Partout le fil de l’eau mène aux impasses ou, au mieux, à des crises radicales mais sans conséquences, et la perspective des unes ou des autres décourage définitivement de chercher à penser et de continuer à vivre.

Au plan mondial, la compétition pour être de ceux que la saturation des capacités de la planète ne condamnera pas à être les vaincus, est engagée dans la voie de la régression de l’occident – et donc de notre niveau et qualité de vie - au bénéfice de ceux qui veulent le remplacer en compensation des dominations passées ; l’inconscience de ces enjeux conduit à poursuivre, apparemment avec réalisme économique , mais en fait avec un total angélisme entretenu par les intérêts les plus puissants dans la voie d’une globalisation économique suicidaire, alors qu’il y aurait, rationnellement, des moyens de trouver de bons dosages.

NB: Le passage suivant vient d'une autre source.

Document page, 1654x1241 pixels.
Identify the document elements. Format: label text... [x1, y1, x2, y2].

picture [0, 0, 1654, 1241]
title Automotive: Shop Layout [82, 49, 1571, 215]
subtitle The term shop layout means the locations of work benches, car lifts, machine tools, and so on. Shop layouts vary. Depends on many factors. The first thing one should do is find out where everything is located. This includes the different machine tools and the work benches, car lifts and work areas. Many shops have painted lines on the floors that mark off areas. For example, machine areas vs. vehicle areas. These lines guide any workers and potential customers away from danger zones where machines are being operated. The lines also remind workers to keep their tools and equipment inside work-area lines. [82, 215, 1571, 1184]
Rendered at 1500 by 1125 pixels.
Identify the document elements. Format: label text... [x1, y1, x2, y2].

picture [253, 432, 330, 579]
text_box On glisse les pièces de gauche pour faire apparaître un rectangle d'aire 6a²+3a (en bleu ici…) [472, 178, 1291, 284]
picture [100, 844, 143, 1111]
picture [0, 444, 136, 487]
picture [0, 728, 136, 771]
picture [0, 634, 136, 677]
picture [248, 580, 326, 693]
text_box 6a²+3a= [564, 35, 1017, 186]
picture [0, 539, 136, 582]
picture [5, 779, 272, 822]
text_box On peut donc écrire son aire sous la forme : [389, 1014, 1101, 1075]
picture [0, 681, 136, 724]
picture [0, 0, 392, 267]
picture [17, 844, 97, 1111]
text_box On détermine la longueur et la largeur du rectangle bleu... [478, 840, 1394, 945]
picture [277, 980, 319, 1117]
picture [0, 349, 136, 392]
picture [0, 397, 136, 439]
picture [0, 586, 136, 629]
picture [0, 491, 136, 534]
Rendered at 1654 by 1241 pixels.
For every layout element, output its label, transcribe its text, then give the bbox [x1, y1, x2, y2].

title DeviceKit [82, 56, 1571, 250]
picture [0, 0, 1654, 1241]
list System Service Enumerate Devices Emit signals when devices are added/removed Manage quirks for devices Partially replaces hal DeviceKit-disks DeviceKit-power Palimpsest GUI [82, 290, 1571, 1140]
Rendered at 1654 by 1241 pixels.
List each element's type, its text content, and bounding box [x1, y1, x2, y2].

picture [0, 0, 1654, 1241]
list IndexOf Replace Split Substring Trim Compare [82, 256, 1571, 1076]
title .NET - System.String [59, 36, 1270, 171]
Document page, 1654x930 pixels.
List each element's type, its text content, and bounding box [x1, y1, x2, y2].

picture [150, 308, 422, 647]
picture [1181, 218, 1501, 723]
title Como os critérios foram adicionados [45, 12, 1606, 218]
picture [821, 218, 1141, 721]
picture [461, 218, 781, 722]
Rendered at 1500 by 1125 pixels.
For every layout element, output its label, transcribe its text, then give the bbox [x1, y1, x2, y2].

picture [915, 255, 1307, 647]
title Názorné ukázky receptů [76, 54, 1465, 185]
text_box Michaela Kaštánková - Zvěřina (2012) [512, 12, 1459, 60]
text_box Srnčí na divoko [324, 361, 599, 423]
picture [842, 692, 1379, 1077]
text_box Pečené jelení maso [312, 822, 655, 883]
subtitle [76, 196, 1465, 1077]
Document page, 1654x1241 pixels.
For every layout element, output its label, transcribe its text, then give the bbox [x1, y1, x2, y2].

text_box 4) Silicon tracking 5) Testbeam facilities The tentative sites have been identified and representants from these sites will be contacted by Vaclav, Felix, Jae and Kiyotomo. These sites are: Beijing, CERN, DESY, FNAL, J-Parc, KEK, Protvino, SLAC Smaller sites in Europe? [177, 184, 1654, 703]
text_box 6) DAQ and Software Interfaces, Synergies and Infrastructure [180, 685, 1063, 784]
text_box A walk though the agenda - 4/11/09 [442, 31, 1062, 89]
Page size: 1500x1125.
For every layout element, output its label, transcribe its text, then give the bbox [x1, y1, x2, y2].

Mais les fausses questions – qui passionnent des opinions se croyant éclairées, alors qu’elles sont largement aliénées, mais que nos types de démocraties leur donnent l’auto pouvoir de destruction dans les délices de la communication – prévalent sur les questions vitales : Quelles seront nos ressources dans un univers où nous serons plus chers que beaucoup sans être meilleurs et alors que nous ne nous serons pas protégés ? Quelles seront nos moeurs lorsque les paradigmes de la télé réalité auront fini de triompher de tous les mystères de l’union des corps et des esprits ? Quels seront nos repères quand l’essentiel de ce qui est publié et /ou fait l’objet de large communication est porté par le goût de la morbidité, de l’orgie, de l’horreur par procuration ou, au mieux, du divertissement et de la dérision ? Quelles seront nos identités lorsque la laïcité aura interdit tout ce qui caractérise une appartenance, une communauté, sinon chacun de nos propres corps réduit à sa couleur, ses muscles, ses charmes périssables, ses instincts, ses performances et ses maladies ? Car il n’est plus question de faire entendre des voix et des interrogations sur ce qui, à travers des morceaux vécus d’histoire des communautés, réellement taraude tout simplement chacun, sauf si c’est pour donner dans les jeux politiques de la compassion et les records télévisuels d’audience.

La recherche de l’exercice d’un pouvoir éclairé (dont le devoir est de servir la conciliation des intérêts des habitants d’une nation) et d’une écriture utile (dont les ouvrages ne tombent pas des mains comme tant de livres qu’on célèbre aujourd’hui, écrits par des copains) – tout ce qui pouvait faire le sens d’un destin – ne sont pas à la portée de ceux qui ne font partie des chapelles de people, de démagogues, de communicants de profession, de chercheurs et docteurs en banalités, de corporations monopolisant les journaux et les ondes et, parfois, de quelques comédiens dont le talent a connu le miracle d’être reconnu, grâce à quelque scandale.

Le monde est fermé au bon sens et les tribunes sont interdites à qui n’a pas payé de longue date d’allégeance le prix d’une soumission aux modes ou aux puissants, ce qui est d’ailleurs la même chose. Je dois faire partie des imbéciles.